We are sitting around the lunch table at one of my favy venture projects. Ah, the ubiquitous Norwegian office lunch: bread, cheese, ham, pate, sardines, toms, red pepper and cuces... oh yes, and the tubes of mayo. It is pretty much the same as Norwegian breakfast and all day snacks, every day, day after day...
The lunch table is jammed with a dozen 25+ year old Compsci and Math grads and phds, some still dissertating. It is all guys in jeans, black t-shirts with all manner of body hair, bar 2 girls, islands of beauty in this hairfest. One of the girls is new. I make a note to myself to instruct management to hire more girls, asap.
The table talk is gripping.
Minion1: My mate is 24 and he just had a heart valve replaced, like he almost died. The doctor told him he had to be careful with alcohol and go slowly. He like asked the doctor if it was ok to like top up his IV drip with like beer for a starter...
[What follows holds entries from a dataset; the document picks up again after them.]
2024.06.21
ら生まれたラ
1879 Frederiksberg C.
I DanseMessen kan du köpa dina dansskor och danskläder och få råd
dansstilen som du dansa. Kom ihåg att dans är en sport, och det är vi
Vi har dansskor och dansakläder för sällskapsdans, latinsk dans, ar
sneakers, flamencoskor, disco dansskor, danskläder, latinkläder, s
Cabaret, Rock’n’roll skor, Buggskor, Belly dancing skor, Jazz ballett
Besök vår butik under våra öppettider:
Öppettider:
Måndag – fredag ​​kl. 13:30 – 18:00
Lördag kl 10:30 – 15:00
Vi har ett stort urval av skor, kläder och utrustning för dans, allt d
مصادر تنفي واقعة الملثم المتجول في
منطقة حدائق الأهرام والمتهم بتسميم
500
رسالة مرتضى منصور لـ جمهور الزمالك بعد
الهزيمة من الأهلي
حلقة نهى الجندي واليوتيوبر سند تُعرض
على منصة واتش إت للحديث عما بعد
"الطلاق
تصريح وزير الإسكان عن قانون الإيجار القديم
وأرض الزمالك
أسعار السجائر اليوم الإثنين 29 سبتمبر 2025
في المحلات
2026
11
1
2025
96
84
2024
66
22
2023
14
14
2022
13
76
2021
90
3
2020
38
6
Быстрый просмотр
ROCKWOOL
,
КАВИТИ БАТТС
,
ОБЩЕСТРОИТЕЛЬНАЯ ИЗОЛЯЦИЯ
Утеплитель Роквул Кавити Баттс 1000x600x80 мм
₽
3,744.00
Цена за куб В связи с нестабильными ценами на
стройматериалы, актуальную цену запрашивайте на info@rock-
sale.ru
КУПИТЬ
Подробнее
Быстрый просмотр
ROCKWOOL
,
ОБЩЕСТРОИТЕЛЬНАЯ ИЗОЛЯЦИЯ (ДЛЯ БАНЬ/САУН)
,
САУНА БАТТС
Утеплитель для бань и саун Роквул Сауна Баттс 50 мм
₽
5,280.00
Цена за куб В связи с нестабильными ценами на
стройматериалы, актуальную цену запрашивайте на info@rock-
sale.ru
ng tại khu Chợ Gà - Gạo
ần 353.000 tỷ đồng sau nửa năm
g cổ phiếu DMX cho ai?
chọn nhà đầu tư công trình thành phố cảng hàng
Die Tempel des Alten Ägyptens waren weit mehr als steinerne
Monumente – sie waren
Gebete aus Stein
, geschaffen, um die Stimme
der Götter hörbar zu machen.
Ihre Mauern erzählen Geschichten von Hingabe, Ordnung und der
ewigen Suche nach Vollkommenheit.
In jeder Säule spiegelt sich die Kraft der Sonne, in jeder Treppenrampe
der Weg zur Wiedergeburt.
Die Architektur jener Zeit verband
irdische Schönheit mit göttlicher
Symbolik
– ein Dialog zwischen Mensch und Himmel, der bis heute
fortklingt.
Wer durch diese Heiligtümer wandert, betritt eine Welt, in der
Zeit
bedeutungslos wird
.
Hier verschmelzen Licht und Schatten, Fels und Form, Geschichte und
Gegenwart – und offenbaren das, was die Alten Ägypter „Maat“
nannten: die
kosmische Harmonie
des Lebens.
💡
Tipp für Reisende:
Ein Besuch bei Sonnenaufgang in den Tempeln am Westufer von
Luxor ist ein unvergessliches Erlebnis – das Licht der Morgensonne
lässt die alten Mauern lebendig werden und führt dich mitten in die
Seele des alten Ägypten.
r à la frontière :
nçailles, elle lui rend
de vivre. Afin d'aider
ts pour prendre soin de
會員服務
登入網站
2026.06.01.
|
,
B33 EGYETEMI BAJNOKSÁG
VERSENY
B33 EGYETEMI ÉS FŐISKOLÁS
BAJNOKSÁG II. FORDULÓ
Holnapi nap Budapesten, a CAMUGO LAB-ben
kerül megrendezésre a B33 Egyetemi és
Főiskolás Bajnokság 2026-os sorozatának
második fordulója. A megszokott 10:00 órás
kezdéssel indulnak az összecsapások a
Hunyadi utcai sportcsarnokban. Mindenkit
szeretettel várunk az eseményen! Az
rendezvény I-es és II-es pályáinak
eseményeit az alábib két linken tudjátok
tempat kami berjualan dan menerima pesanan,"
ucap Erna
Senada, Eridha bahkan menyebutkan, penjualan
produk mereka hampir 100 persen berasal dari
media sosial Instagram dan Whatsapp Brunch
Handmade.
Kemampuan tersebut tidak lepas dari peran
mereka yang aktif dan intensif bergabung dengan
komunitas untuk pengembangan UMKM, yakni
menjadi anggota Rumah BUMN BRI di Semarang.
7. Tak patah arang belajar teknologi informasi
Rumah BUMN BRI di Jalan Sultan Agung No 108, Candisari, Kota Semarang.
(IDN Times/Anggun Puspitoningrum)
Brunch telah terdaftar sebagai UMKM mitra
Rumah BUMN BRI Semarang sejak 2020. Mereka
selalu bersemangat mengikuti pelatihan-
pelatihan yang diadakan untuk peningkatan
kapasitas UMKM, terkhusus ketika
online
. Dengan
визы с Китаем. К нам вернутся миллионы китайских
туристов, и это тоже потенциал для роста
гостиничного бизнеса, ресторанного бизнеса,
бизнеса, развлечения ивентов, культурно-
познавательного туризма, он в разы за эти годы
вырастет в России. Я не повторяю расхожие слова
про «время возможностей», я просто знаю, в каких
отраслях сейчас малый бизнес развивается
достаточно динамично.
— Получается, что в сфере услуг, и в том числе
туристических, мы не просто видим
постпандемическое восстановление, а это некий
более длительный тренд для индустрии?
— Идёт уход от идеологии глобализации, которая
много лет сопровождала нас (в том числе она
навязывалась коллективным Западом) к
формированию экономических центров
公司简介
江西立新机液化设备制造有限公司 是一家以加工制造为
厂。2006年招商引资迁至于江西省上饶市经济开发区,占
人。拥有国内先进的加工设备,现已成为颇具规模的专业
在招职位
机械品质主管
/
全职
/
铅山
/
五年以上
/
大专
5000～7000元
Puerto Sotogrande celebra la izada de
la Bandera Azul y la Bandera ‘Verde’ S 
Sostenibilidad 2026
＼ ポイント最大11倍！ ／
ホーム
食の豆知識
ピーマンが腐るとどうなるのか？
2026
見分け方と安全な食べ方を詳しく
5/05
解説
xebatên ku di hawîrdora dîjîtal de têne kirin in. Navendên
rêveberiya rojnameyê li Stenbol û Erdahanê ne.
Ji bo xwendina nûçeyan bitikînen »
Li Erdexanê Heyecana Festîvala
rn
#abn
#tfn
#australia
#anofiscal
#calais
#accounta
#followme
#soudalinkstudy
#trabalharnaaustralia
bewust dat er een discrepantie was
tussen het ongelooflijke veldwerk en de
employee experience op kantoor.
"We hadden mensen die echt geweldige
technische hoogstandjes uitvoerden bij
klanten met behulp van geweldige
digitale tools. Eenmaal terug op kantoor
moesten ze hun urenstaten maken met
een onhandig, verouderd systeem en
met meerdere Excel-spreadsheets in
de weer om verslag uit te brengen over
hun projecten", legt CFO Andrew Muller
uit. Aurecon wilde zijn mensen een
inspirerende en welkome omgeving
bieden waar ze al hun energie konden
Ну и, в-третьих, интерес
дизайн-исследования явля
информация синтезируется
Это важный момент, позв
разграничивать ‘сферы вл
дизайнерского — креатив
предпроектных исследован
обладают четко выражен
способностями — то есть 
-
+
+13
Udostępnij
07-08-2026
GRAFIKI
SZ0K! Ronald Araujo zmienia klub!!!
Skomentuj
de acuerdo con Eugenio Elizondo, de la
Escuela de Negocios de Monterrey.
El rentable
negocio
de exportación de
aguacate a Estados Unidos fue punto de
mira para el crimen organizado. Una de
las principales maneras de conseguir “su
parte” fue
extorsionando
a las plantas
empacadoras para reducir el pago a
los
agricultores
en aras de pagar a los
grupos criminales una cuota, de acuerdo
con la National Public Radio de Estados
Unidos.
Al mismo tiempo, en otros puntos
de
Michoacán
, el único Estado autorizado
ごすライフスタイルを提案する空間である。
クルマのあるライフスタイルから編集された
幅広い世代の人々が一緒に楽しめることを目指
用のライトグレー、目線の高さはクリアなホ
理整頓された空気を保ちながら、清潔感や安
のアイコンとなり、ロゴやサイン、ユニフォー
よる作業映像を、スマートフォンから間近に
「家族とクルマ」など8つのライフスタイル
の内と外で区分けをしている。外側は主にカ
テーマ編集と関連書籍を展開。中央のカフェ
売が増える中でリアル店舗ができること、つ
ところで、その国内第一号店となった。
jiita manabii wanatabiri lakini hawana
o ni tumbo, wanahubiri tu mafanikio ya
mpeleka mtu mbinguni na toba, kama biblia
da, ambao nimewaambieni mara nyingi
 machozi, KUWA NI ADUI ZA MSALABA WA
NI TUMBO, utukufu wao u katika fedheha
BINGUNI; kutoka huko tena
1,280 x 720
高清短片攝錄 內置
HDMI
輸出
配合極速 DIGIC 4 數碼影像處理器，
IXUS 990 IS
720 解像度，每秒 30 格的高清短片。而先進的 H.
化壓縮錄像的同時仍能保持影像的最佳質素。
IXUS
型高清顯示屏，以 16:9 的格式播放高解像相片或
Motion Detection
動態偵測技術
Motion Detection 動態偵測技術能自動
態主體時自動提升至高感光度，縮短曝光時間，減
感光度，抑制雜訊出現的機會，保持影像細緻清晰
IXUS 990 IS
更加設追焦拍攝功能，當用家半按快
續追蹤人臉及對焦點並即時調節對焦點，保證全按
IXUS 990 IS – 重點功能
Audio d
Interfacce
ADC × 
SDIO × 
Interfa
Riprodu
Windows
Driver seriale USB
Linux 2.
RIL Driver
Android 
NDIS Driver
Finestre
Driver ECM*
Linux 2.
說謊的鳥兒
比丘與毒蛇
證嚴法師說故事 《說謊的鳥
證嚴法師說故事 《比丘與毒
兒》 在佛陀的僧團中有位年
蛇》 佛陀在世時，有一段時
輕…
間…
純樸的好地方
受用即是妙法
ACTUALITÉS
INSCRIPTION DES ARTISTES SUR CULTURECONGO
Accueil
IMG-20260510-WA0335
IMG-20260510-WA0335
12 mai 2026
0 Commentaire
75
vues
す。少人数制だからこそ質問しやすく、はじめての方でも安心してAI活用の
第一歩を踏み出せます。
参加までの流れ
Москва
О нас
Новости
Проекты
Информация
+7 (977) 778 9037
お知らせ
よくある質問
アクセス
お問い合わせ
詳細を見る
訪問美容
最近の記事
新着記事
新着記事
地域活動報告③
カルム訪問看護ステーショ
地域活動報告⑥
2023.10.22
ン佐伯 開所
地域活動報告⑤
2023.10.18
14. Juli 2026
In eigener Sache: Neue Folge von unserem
The table collectively chortles. It’s like Beavis and Butthead X 6.
Minion2: Ya well my friend told me his boss was introducing mandatory drug testing and my friend was like, ‘ya, like if you fail the test we’re gonna like fire you...
The table is snorting in unison. Bread crumbs are being blown from nose and mouth.
Minion3: Ya well, my mate took home this like older lady on the weekend, I think she was like 40 or something, and he like shagged her senseless. He was woken up in the morning when her son walked in the room. My friend was like, “weren’t we in the same class at school?"....
The table erupts in ape like howls. I could swear I was in the fucking monkey cage at the zoo.
Girl2 gets up from her chair, clears her dishes, and quietly leaves the room.
Girl1: You know Girl2 is a Muslim and does not drink alcohol or approve of drugs... and I think she may be a virgin.
The table is in a heightened alpha state of pre-secretion frenzy. I am concerned an imminent discharge from one of these loaded pistols may spoil my lunch.
BB: You better show her the ropes Girl1 or she’s not going to last here for long.
Girl1: I warned her you guys are always talking about boozing, shagging and your penises, and that she ought not to be offended. After all, it is a secular company, and you guys do a great job of offending all creeds equally.
Girl1 is a top girl. She actually gives much worse than she ever gets from the guys, especially at table talk.